Neuer Hamburger Innensenator soll SPD-Landeschef Olaf Scholz werden. Der 43-jährige Bundestagsabgeordnete soll bei einer gemeinsamen Sitzung von SPD-Landesvorstand und Bürgerschaftsfraktion vorgeschlagen und am späten Nachmittag von Bürgermeister Ortwin Runde ernannt werden, bestätigten SPD-Kreise.

ap/dpa HAMBURG. Innensenator Hartmuth Wrocklage war am Vormittag nach wochenlanger Kritik an seiner Amtsführung zurückgetreten. Als Begründung für diesen Schritt nannte der SPD-Politiker am Montag das gegen ihn gerichtete Meinungsklima in der Hansestadt. Wrocklage war in den vergangenen Wochen vor allem wegen angeblicher Parteibuchwirtschaft bei der Polizei in die Kritik geraten.

Bürgermeister Ortwin Runde dankte dem scheidenden Innensenator "für seine ungeheure Arbeitsdisziplin, sein großes Engagement und seinen enormen persönlichen Einsatz". Sein Rücktrittsgesuch habe er nach der "ungewöhnlichen - auch persönlich verletzenden - Schärfe der Diskussion der zurückliegenden Wochen" angenommen.

Wrocklage spricht von "verzerrter Darstellung"

Wrocklage machte für seinen Rücktritt vor allem die Presse verantwortlich. "In unserer Stadt ist ein Meinungsklima entstanden und in den letzten Wochen genährt worden, das durch eine Melange aus verständlicher Kritik, aber eben auch aus falschen Informationen und verzerrter Darstellung sowie durch Emotionalisierung und Personalisierung zu einem Feindbild geführt hat, das sich nicht nur an meiner Funktion als Innensenator, sondern auch an mir als Privatperson festmacht", erklärte er.

"Das entstandene Feindbild verstellt den Blick auf die Erfolge - nicht nur der Innenbehörde - sondern darüber hinaus auf die Erfolge der Senatsarbeit insgesamt", dies könne er nicht zulassen. "Ich muss sagen, dass ich als Person auch den jüngsten Anwürfen, von denen ich weiß, dass sie falsch und konstruiert sind, getrotzt hätte", betonte der zurückgetretene Innensenator. Er sei auf den Wahlkampf gut vorbereitet gewesen.

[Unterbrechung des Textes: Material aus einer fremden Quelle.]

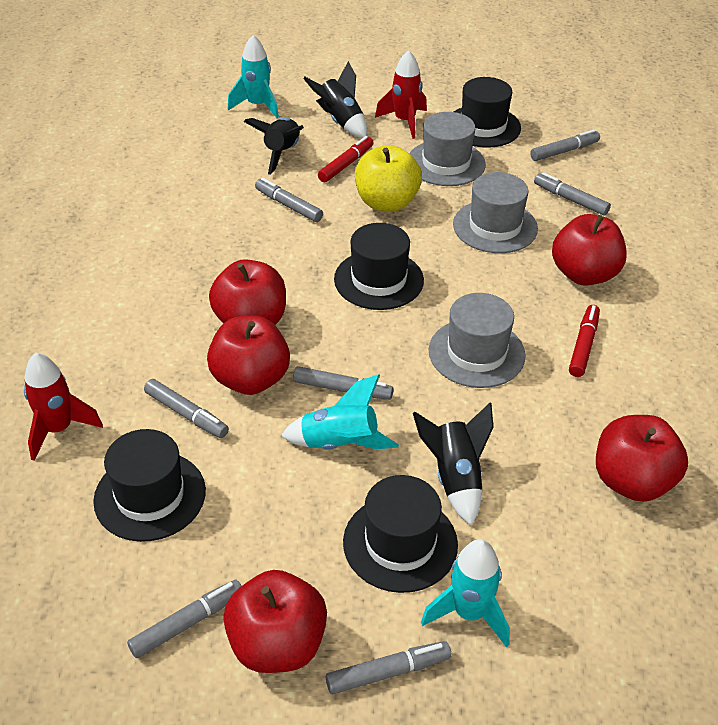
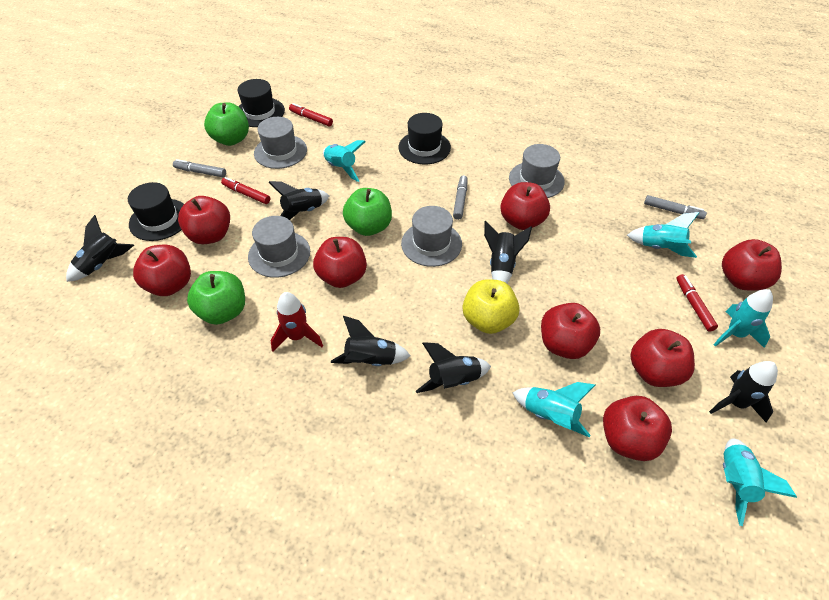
black hat: [93,429,206,542] [334,223,424,310] [343,475,458,593] [454,77,521,148] = 4 -> [128,182,184,241] [237,79,285,127] [398,113,451,164] = 3
black rocket: [244,117,304,175] [303,61,367,138] [413,402,493,526] = 3 -> [66,215,134,282] [268,181,329,220] [331,316,411,366] [416,342,491,393] [484,221,532,284] [709,361,778,423] = 6
green apple: none = 0 -> [187,271,245,325] [204,102,249,146] [343,188,392,236] = 3
grey hat: [409,112,486,186] [429,293,526,388] [453,172,538,253] = 3 -> [248,216,310,278] [254,117,307,169] [401,206,462,267] [509,144,565,198] = 4
grey marker: [127,580,241,658] [144,379,229,438] [255,178,323,222] [293,366,394,400] [326,641,451,694] [530,130,600,161] [534,172,611,216] = 7 -> [173,159,226,177] [453,175,468,220] [644,195,707,219] = 3
red apple: [207,316,290,395] [209,259,286,325] [223,570,327,673] [552,214,627,286] [596,415,688,502] = 5 -> [133,244,191,296] [178,196,230,244] [313,237,367,288] [500,182,550,230] [541,303,600,359] [603,396,672,461] [630,329,695,387] [722,239,782,290] = 8
red marker: [318,136,374,183] [569,305,600,377] = 2 -> [221,177,270,204] [289,103,333,126] [676,274,718,332] = 3
red rocket: [24,353,103,461] [375,50,427,139] = 2 -> [271,292,323,352] = 1
turquoise rocket: [228,35,279,118] [281,374,399,450] [421,539,510,647] = 3 -> [323,140,366,182] [513,382,596,438] [627,212,699,258] [714,289,773,348] [723,438,797,526] = 5

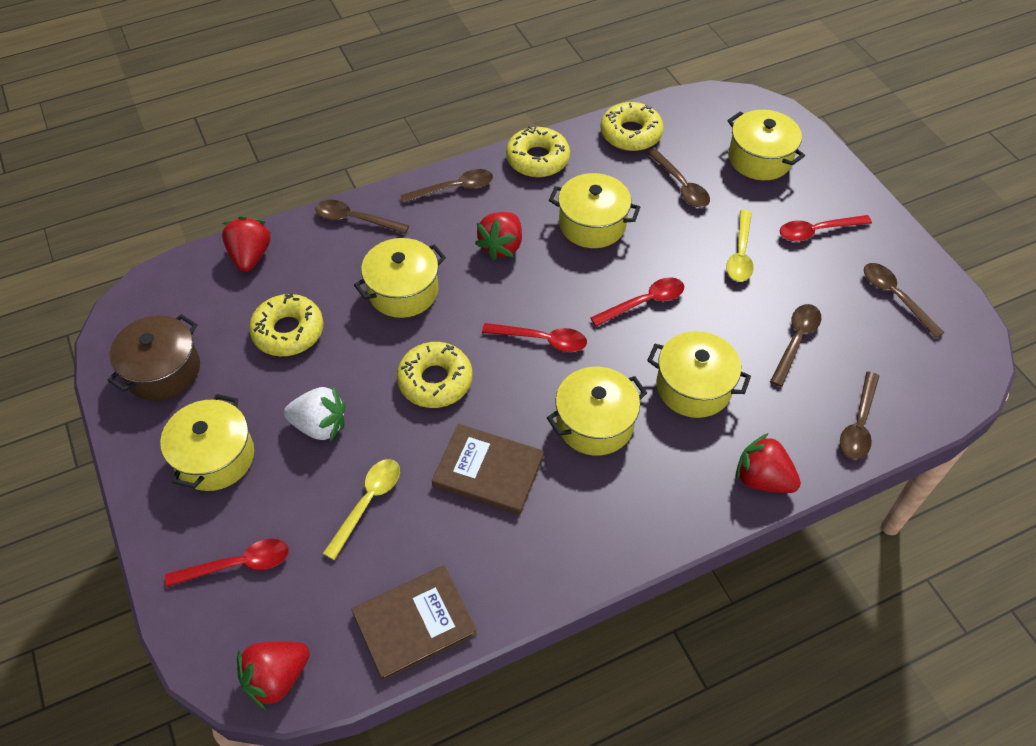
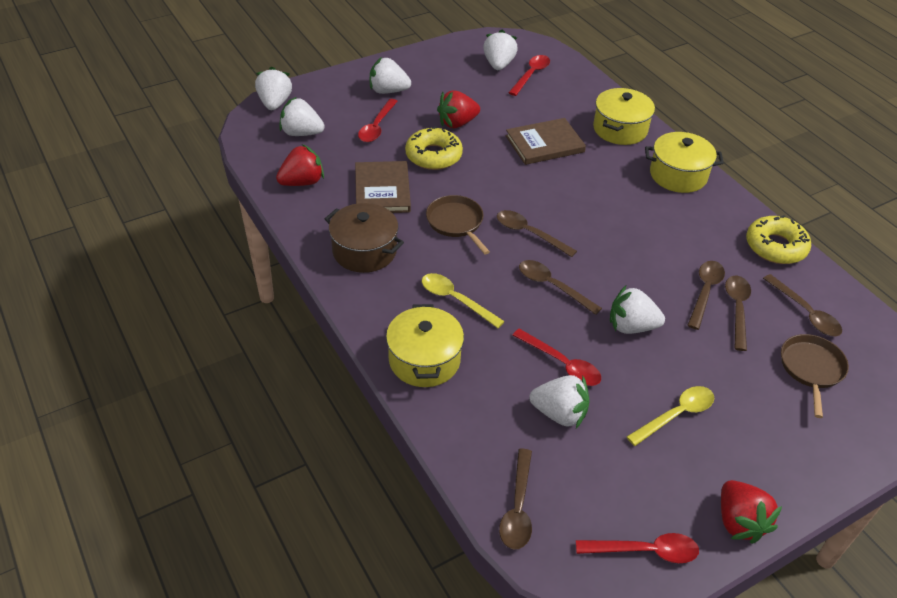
brown pan: none = 0 -> [426,195,490,255] [781,334,849,418] = 2
red strawberry: [222,216,270,272] [237,641,310,710] [475,212,522,260] [735,433,801,493] = 4 -> [276,144,324,186] [437,90,480,128] [721,480,782,544] = 3
white strawberry: [284,386,346,442] = 1 -> [255,67,292,110] [279,97,325,136] [370,57,411,94] [483,30,518,70] [529,375,589,428] [610,286,665,334] = 6
yellow donut: [249,293,323,356] [397,342,472,408] [506,126,570,177] [600,102,664,151] = 4 -> [405,126,463,170] [746,215,811,264] = 2
yellow pot: [160,394,254,491] [354,238,446,318] [547,367,647,456] [549,173,640,248] [647,331,751,418] [728,110,805,180] = 6 -> [386,304,464,387] [593,88,655,145] [645,132,724,193] = 3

Noch am Wochenende hatte Wrocklage, der der Innenbehörde seit 1994 vorstand, die Rücktrittsforderungen der oppositionellen CDU zurückgewiesen. Außerdem hatte er in einer Mitteilung gedroht, juristisch gegen die Presse und deren Anwürfe vorzugehen. Auslöser der Affäre war die angekündigte Versetzung des Leiters der Polizei-Pressestelle an die Spitze eines Polizeireviers, was von Hamburger Medien als Verbannung und Abstrafung eines kritikfähigen Polizeiführers ohne SPD-Parteibuch gewertet worden war.